L G Havanoor, social welfare minister in the Urs cabinet, prepared a report on job quotas for the backward classes. It was accepted by the Karnataka Assembly. The report empowered the backward classes in the political, social and cultural spheres and provided a model for the Mandal Commission Report, later implemented by the Centre. B Basavalingappa, a staunch Ambedkarite and minister in the Urs cabinet, abolished the age-old practice of carrying night soil on the head. Karnataka was the first Indian state to bring about a legislation in this regard. 

Karnataka successfully put into practice decentralisation of power, beginning with the mandal panchayats introduced by Ramakrishna Hegde in the 1980s. In March 2017, the Siddaramaiah government passed the Karnataka Land Reform (Amendment) Act providing dwellings for a large number of the rural poor. In tune with such progressive policies, girl students studying in government institutions from the first standard till their post-graduation (barring professional courses) get free education.

‘Wherever you are, however you are, be a Kannadiga for ever,’ said Kuvempu in one of his poems. Kannadigas include those who live outside the boundaries of Karnataka. Many writers and professionals living outside Karnataka have sincerely tried to live up to this aspiration. But our political and cultural institutions have not been able to make the best use of their knowledge, expertise and experience. 

Legitimate demands

Statesmen, thinkers, activists have often tried to address threats to the
Kannada language. Thanks to the hard work of the Kannada movement ---shaped by Ma Ramamurthy, Aa Naa Kru, Konanadur Lingappa, and Vatal Nagaraj and Kannada Shakti Kendra between the 1950s and 80s ---Kannada became the state’s administrative language and gained primacy.

A new generation is asserting its presence online, as is seen in the campaign against the imposition of Hindi. The Centre has not taken seriously the Kannadigas’ legitimate demand for UPSC and other Central government exams to be conducted in Kannada.
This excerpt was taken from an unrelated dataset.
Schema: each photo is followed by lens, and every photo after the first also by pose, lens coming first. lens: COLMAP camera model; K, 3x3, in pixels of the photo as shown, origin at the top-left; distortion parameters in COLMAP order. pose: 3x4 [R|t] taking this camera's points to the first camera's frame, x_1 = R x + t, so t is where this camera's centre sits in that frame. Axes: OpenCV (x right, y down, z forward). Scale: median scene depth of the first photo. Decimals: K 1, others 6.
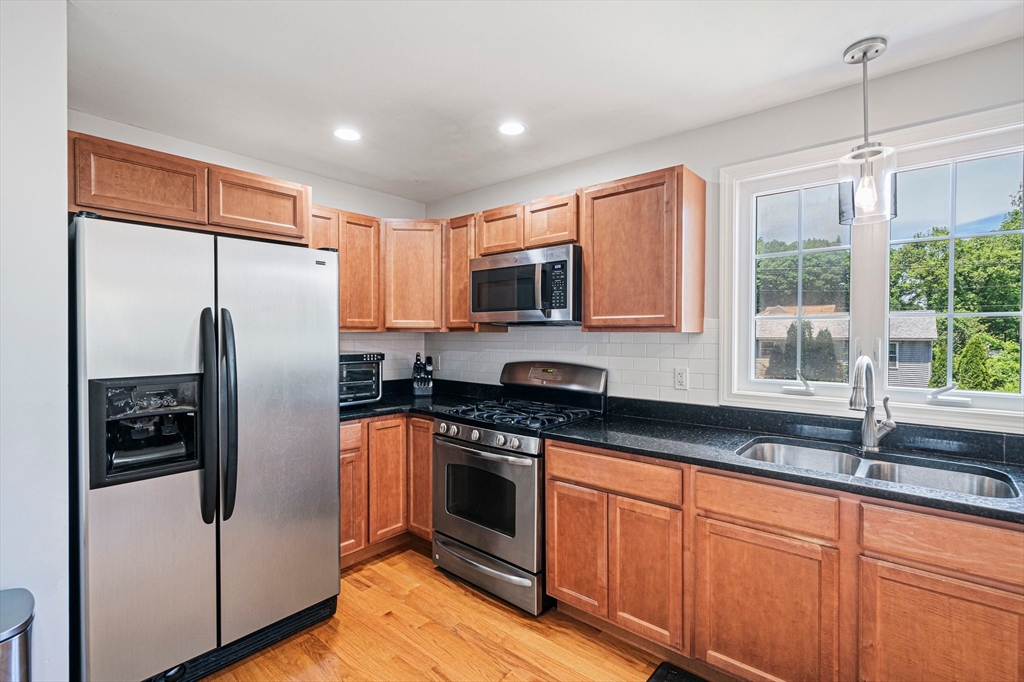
lens RADIAL K [[465.0, 0, 529.1], [0, 465.0, 340.1], [0, 0, 1]] dist [-0.000324, 0.000031]
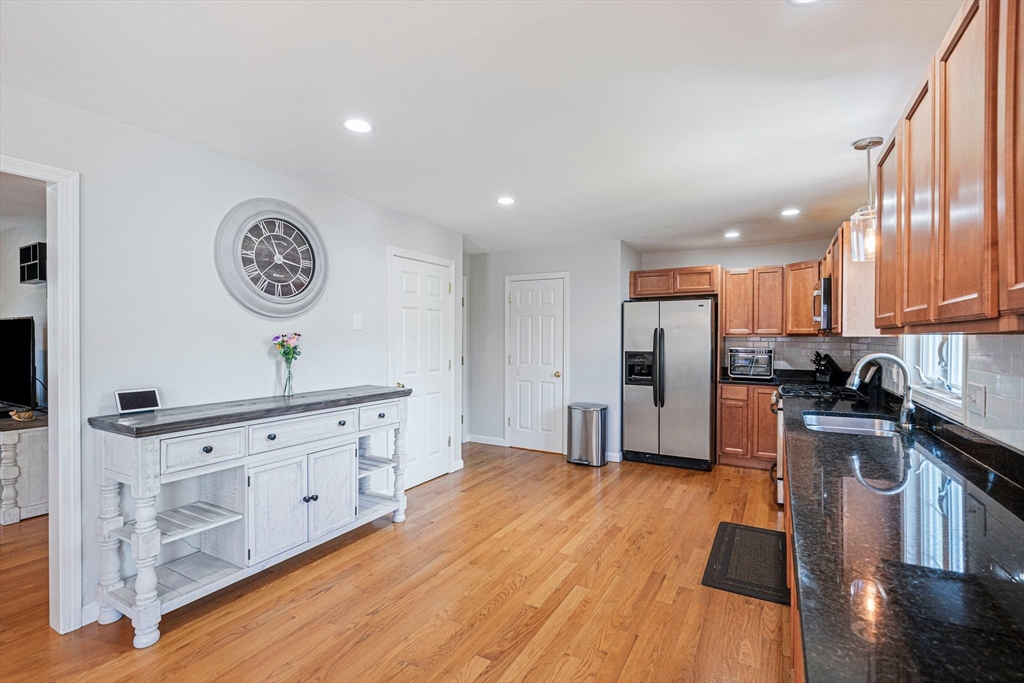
lens RADIAL K [[458.3, 0, 523.4], [0, 458.3, 340.9], [0, 0, 1]] dist [-0.001558, -0.000225]
pose [[0.190152, 0.004648, -0.981744, 1.311012], [-0.015711, 0.999875, 0.001691, 0.010414], [0.981629, 0.015103, 0.190201, -0.207729]]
An apprehension that the next generation of upper-and middle-class children studying in English medium schools might turn away from Kannada often haunts Kannada writers. The voice of Karnataka is not heard loudly enough in Delhi as Karnataka is ruled mostly by parties controlled by Delhi leaders. Karnataka has yet to get a strong regional party. The dearth of government jobs, together with the lack of an entrepreneurial spirit among Kannadigas, has led to rising unemployment among Kannada speakers. The closure of Kannada-medium schools year after year is a serious crisis which, unless resolved, will have a disastrous effect on rural Karnataka.

The H D Kumaraswamy government introduced English medium in 1,000 government schools. Some Kannada writers opposed the idea. But, the closure of government schools means, among other things, a loss of jobs for educated Kannadigas in rural Karnataka, where primary education is one of the chief sources of employment. Unless this crisis is addressed scientifically, the idea of a progressive Karnataka will sound hollow. The idea of a liberal, secular Karnataka has been challenged in the past couple of decades, by the ugly rise of communal and divisive discourses. It is now clear that the hidden agenda of these right wing forces is to replace the ideals of a liberal Karnataka to target minorities and hold back the Dalits and backward classes. But not all is lost.

The idea of a progressive Karnataka, whose roots lie in the 12th century Vachana movement, has become stronger in the last 100 years and it can’t be destroyed easily. This land has enough strength to combat divisive forces and preserve its ideals.